## RECORDED DATA:
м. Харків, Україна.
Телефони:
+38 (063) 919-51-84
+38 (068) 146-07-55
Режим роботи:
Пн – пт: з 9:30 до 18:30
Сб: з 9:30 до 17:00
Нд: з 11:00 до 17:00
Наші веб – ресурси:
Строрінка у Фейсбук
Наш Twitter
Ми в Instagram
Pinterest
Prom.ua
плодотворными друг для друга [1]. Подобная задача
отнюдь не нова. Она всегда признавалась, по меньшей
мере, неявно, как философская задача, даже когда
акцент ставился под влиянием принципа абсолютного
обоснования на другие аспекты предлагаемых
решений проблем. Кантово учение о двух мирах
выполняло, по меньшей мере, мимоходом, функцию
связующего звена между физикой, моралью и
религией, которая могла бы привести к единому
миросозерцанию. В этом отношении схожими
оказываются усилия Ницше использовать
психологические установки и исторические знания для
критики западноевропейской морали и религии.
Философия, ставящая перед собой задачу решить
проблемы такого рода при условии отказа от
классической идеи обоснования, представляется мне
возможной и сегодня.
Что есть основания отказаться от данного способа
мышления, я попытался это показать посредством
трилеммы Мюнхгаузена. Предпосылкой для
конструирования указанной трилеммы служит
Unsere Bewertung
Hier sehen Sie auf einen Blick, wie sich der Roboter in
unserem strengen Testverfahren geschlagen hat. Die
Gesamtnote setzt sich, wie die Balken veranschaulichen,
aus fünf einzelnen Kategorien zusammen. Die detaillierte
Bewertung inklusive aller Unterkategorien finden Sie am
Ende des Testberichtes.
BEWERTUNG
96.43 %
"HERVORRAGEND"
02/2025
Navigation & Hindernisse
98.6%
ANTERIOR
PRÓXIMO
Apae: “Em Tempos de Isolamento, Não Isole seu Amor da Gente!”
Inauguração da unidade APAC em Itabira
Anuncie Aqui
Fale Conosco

## DIRECTIONS:
Rewrite the entries above, replacing "трилеммы" with "дилеммы" and leaving everything else unchanged.

## EXERCISE OUTPUT:
м. Харків, Україна.
Телефони:
+38 (063) 919-51-84
+38 (068) 146-07-55
Режим роботи:
Пн – пт: з 9:30 до 18:30
Сб: з 9:30 до 17:00
Нд: з 11:00 до 17:00
Наші веб – ресурси:
Строрінка у Фейсбук
Наш Twitter
Ми в Instagram
Pinterest
Prom.ua
плодотворными друг для друга [1]. Подобная задача
отнюдь не нова. Она всегда признавалась, по меньшей
мере, неявно, как философская задача, даже когда
акцент ставился под влиянием принципа абсолютного
обоснования на другие аспекты предлагаемых
решений проблем. Кантово учение о двух мирах
выполняло, по меньшей мере, мимоходом, функцию
связующего звена между физикой, моралью и
религией, которая могла бы привести к единому
миросозерцанию. В этом отношении схожими
оказываются усилия Ницше использовать
психологические установки и исторические знания для
критики западноевропейской морали и религии.
Философия, ставящая перед собой задачу решить
проблемы такого рода при условии отказа от
классической идеи обоснования, представляется мне
возможной и сегодня.
Что есть основания отказаться от данного способа
мышления, я попытался это показать посредством
дилеммы Мюнхгаузена. Предпосылкой для
конструирования указанной дилеммы служит
Unsere Bewertung
Hier sehen Sie auf einen Blick, wie sich der Roboter in
unserem strengen Testverfahren geschlagen hat. Die
Gesamtnote setzt sich, wie die Balken veranschaulichen,
aus fünf einzelnen Kategorien zusammen. Die detaillierte
Bewertung inklusive aller Unterkategorien finden Sie am
Ende des Testberichtes.
BEWERTUNG
96.43 %
"HERVORRAGEND"
02/2025
Navigation & Hindernisse
98.6%
ANTERIOR
PRÓXIMO
Apae: “Em Tempos de Isolamento, Não Isole seu Amor da Gente!”
Inauguração da unidade APAC em Itabira
Anuncie Aqui
Fale Conosco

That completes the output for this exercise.